Bonjour Paris! La regina delle fiere fa il suo debutto in pompa magna tra gli scintillii eleganti della Ville Lumière. E che affluenza, che gran clamore si alza dai 156 booth. La chiamano Paris+ par Art Basel, gli stendardi troneggiano all’ingresso del Grand Palais Éphémère. E già molto prima, in realtà, già tra i manifesti della metro impazzano gli annunci a tinte viola. «Sembra che siano tutti a Parigi», per usare le parole del gallerista Thaddaeus Ropac: collezionisti, direttori museali, curiosi, tanti tanti americani. 40.000 visitatori in totale, traducono i bilanci finali. C’era anche il presidente Macron, visibilmente entusiasta del nuovo prodotto Made in France. Qualcuno è nostalgico, tra il foliage dell’École Militaire, inevitabili i confronti con la rimpiazzata FIAC. Con le recenti fiere, anche, la prima è la ben meno raffinata Frieze London, conclusa appena una settimana fa. Il verdetto finale: è bella, è bellissima la nuova pelle parisienne del colosso MCH Group. Non esattamente spaziosi gli stand, è vero, ma diventano godibili dopo l’assalto iniziale («Né troppo grande né troppo intima, direi giusta», commenta Amalia Dayan, Co-Founder di LGDR). E poi si vende – evviva! – l’emergente Seventeen Gallery, aveva già assegnato l’intero stand dedicato a Patrick Goddard entro le prime ore di preview, proprio mentre il gigante David Zwirner posizionava i suoi nomi superstar per un totale di $ 11 milioni. Ricambi su ricambi, le opere andavano tolte e sostituite alla velocità della luce – «Hai visto il Fontana da Hauser & Wirth?» / «No, forse lo hanno già venduto? Valeva $ 25 milioni!», uno scambio realmente avvenuto tra i corridoi della fiera. Bienvenue, bienvenue. I francesismi abbondano, e va bene così. C’è aria di festa, sous le ciel de Paris.

## Dati forniti
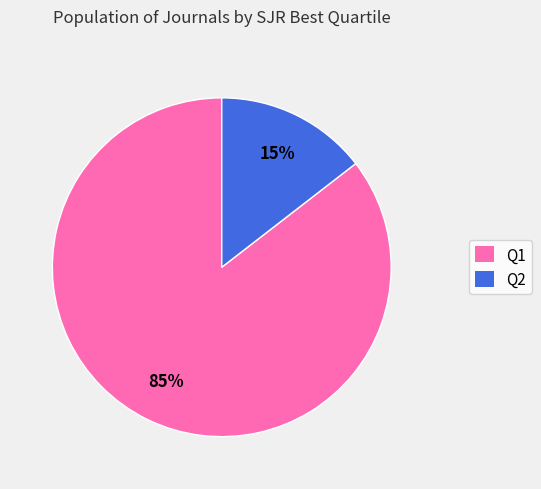

Does Q1 represent more than half of the total?

Yes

## Elenco consegne
1. Quanti visitatori ha registrato in totale la fiera, secondo il testo sulla fiera Paris+ par Art Basel?
2. Riscrivi in forma di elenco puntato il paragrafo che inizia con "Bonjour Paris!" nel testo sulla fiera Paris+ par Art Basel, mantenendo i fatti principali.
3. Riprendi il testo sulla fiera Paris+ par Art Basel e proseguilo a partire dalla sua ultima frase.

## Soluzioni
1. 40.000 visitatori.

2.
- Paris+ par Art Basel debutta a Parigi con 156 booth, al Grand Palais Éphémère, e prende il posto della FIAC.
- Gli annunci viola della fiera compaiono già nei manifesti della metro.
- Il pubblico è formato da collezionisti, direttori museali, curiosi e molti americani, per 40.000 visitatori in totale.
- Il presidente Macron ha visitato la fiera, visibilmente entusiasta.
- È la nuova versione parigina del colosso MCH Group ed è giudicata bellissima, più raffinata di Frieze London, conclusa una settimana prima.
- Gli stand non sono molto spaziosi, ma diventano godibili dopo l'afflusso iniziale.
- Le vendite vanno bene: Seventeen Gallery ha venduto l'intero stand dedicato a Patrick Goddard nelle prime ore di preview, mentre David Zwirner ha esposto opere di grandi nomi per un totale di $ 11 milioni.
- Le opere vendute vengono sostituite rapidamente, come un Fontana da $ 25 milioni da Hauser & Wirth.
- L'atmosfera è festosa e ricca di francesismi.

3.
Bando alle chiacchiere, si parte dalla crème: di sicuro i nomi altisonanti di Acquavella, da Francis Bacon, a Lucio Fontana, fino alla Femme au beret rouge à pompon di Pablo Picasso, prezzo $ 45 milioni. Tra i booth più eleganti Xavier Hufkens, bello il dialogo a distanza tra Tracey Emin e la Dark Mountain di Milton Avery che supera i $ 4,6 milioni – interrotto con grazia da una scultura in vetro di Roni Horn, andata per circa $ 1,3 milioni. Menzione d’obbligo dello stand di LGDR – sempre affollatissimo, non senza una ragione – con quel Alexander Calder da $ 12 milioni a calamitare, sospeso, tutte le attenzioni; e poi ancora Guglielmo Castelli da Mendes Wood, con le sue ninfee muschiate, sparse, ordinate, eppure materiche ne Le jardin des refusee. Occhio alla sfilata di esplosioni da Applicat Prazan, sono tutte astrazioni liriche ad opera di Georges Mathieu – che proprio nel 2022, da Bonhams, a Parigi, fissava un nuovo record francese per € 1,2 milioni. I graffi multicolori di Petite suite d’étranglements, qui, hanno trovato casa per $ 980,000 – $ 1,57 milioni. Non passano inosservati gli interni dell’americana Hilary Pecis, accecanti, a tratti caotici – ma rigorosi, definiti, quasi dei Matisse contemporanei – esposti da David Kordansky (prezzi tra $ 90,000 e $ 150,000). E così un George Condo da oltre $ 2,6 milioni e la pittura scultorea di Angel Otero da Hauser & Wirth – l’apertura di una nuova sede parigina, dopo UK, States, Svizzera, Spagna e Hong Kong, è nell’aria e già piace, sarà sulla riva destra della Senna, nell’VIII arrondissement.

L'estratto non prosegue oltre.